State v. Marcinowski

DANAHY, Judge.

Defendant was charged with carrying a concealed firearm and with obstructing and opposing an officer without violence. The trial judge granted his motion to suppress the firearm as evidence and the state appeals. We reverse.

This is a stop and frisk case in which the stop was made on the basis of information received by law enforcement officers from known informants, not on the basis of suspicious activity observed by the officers. In State v. Hetland, 366 So.2d 831 (Fla.2d DCA, 1979), this court held that a stop based solely on information from informants may be valid in Florida notwithstanding that the Florida Stop and Frisk Law, Section 901.151, Florida Statutes (1977), indicates that the circumstances giving rise to a stop must be personally observed by the officer. We held in Hetland that the crucial issue is whether the information received, considering the source from which it was received, bears indicia of reliability.
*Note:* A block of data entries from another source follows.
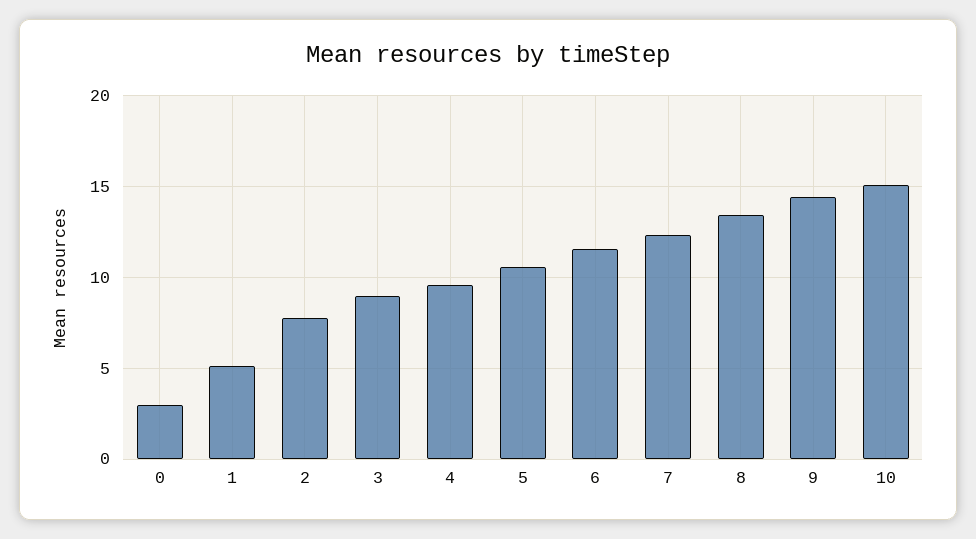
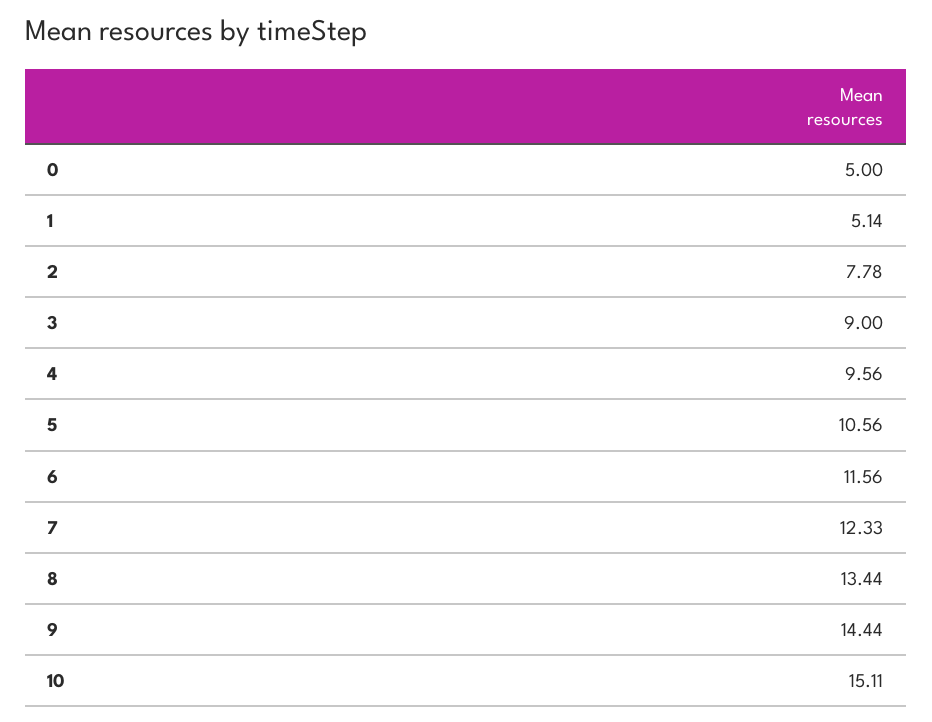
  {
-   "0": 3,
+   "0": 5,
    "1": 5.14,
    "2": 7.78,
    "3": 9,
    "4": 9.56,
    "5": 10.56,
    "6": 11.56,
    "7": 12.33,
    "8": 13.44,
    "9": 14.44,
    "10": 15.11
  }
*145In this case, law enforcement officers of Pasco County received information from known sources, including New York officials and a local resident, that defendant and two other men from New York were present in Pasco County and that they were usually armed. The local resident furnished descriptions of the three men, the name of the defendant, and the numbers of the license tags on the cars which the men were driving in the area. Another local resident advised that she had been in the company of two of these men and had seen guns on their persons.

We believe the information bore sufficient indicia of reliability. The record shows that the information was acted upon promptly by the issuance of a “BOLO” and that the stop was made in a reasonable manner when one of the vehicles was spotted as a result of that bulletin. Defendant, a passenger in the vehicle, was requested to get out. When he did so, the investigating officers observed a bulge under his left shoulder. They patted defendant down and found a revolver in a shoulder holster under his left arm. It is that revolver which the trial judge ordered suppressed. He did not, of course, have the benefit of our Hetland decision when he entered that order.

We hold that the stop and frisk in this case were valid. Accordingly, the revolver seized from the defendant as a result of that stop and frisk is admissible evidence against him.

Reversed and remanded for further proceedings not inconsistent with this opinion.

HOBSON, Acting C. J., and BOARD-MAN, J., concur.